## Passage:
..........

Wednesday, January 21, 2009

Q & A with the Meat Curing in My Basement

Interviewer: Hi there - how's the temperature for you in the basement?

Meat: Well, I'm not putrefying, if that's what you mean.

Interviewer: I'm sorry, I don't mean to imply anything, it's just that I know you'd probably prefer to be in a drafty barn somewhere in Parma, with the cool misty wind that comes off the Po caressing your canvas wrap.

Meat: Well, doesn't everyone feel that way? Really, though, it's fine down here - the temp hovers around 40-45 degrees, and it's just a tad humid. I could probably use more of a draft, but I think I need to be realistic about my situation.

Interviewer: What situation is that?

Meat: Well, I'm a piece of back fat and some slices of pork liver wrapped in canvas and hung from the ceiling. My mobility is limited.

..........

## Source data:
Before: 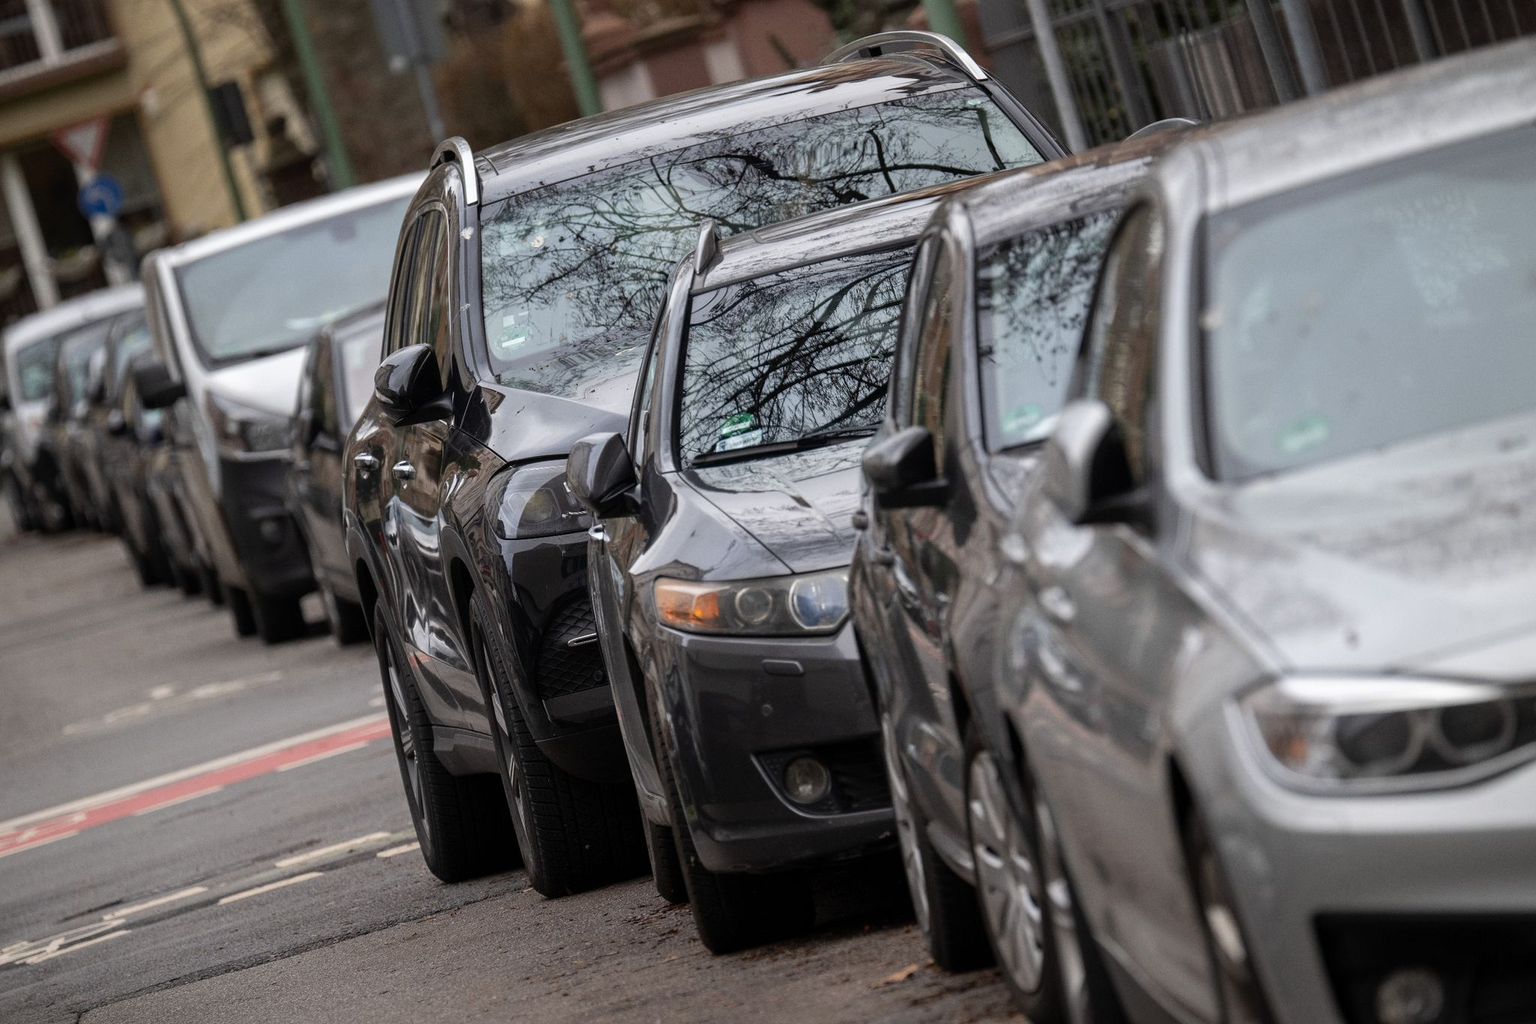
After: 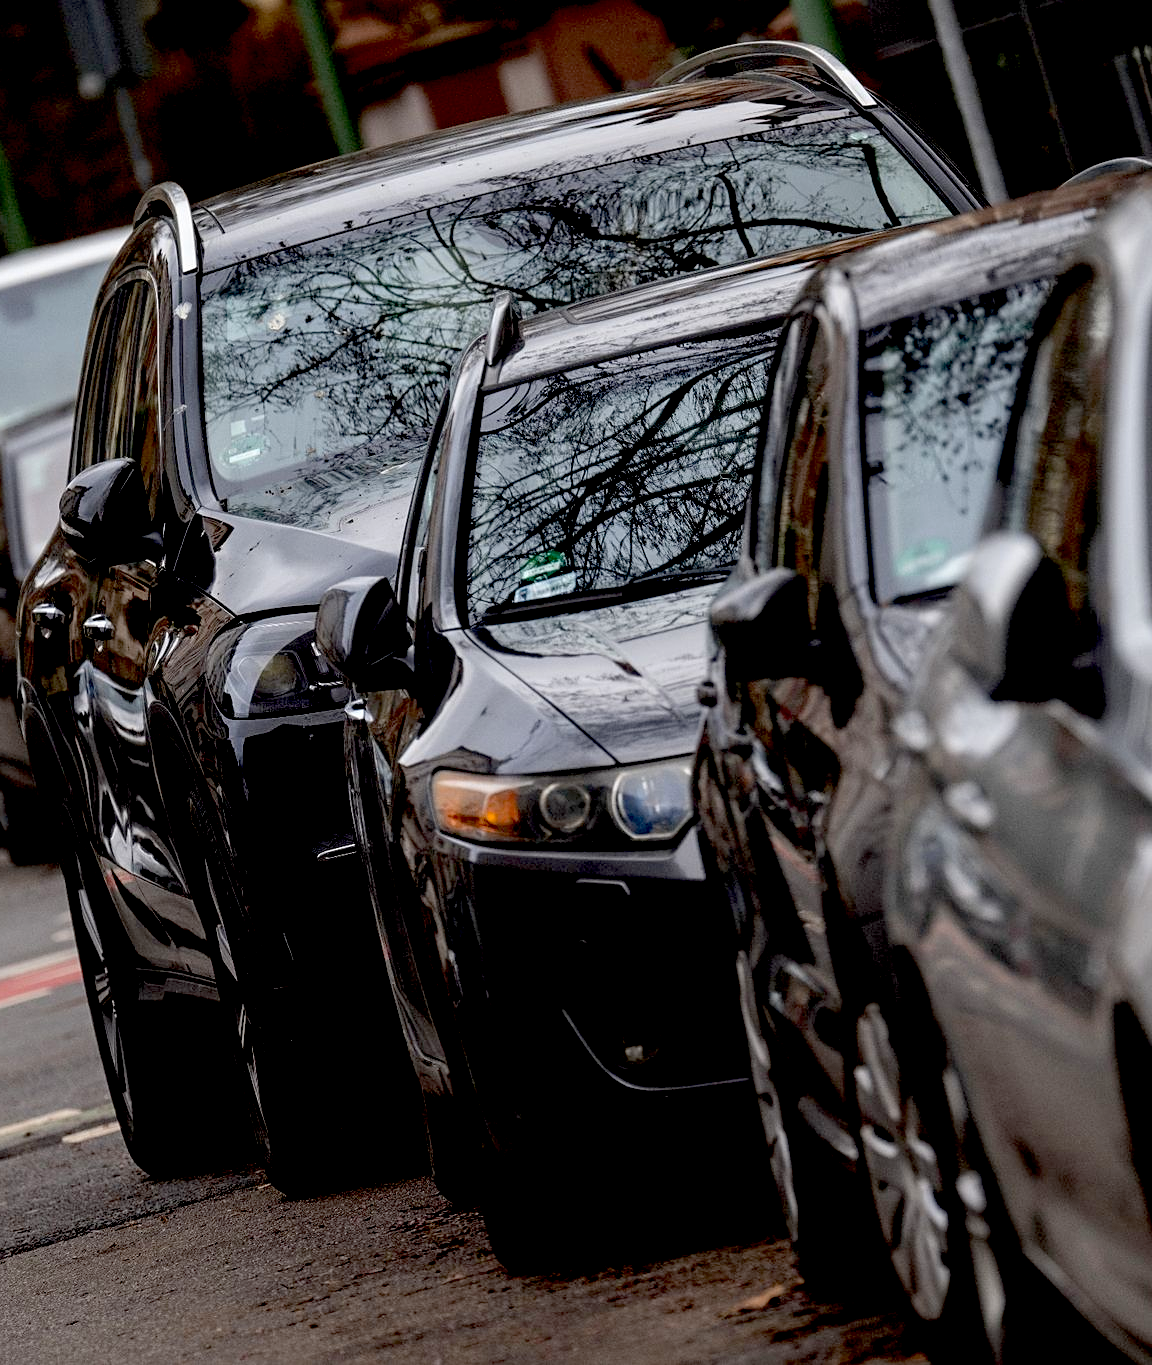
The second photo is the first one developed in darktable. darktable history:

..........

## The problem:
Reproduce the basement meat-curing interview word for word from "Wednesday, January 21, 2009" to "about my situation.".

## Task answer:
Wednesday, January 21, 2009

Q & A with the Meat Curing in My Basement

Interviewer: Hi there - how's the temperature for you in the basement?

Meat: Well, I'm not putrefying, if that's what you mean.

Interviewer: I'm sorry, I don't mean to imply anything, it's just that I know you'd probably prefer to be in a drafty barn somewhere in Parma, with the cool misty wind that comes off the Po caressing your canvas wrap.

Meat: Well, doesn't everyone feel that way? Really, though, it's fine down here - the temp hovers around 40-45 degrees, and it's just a tad humid. I could probably use more of a draft, but I think I need to be realistic about my situation.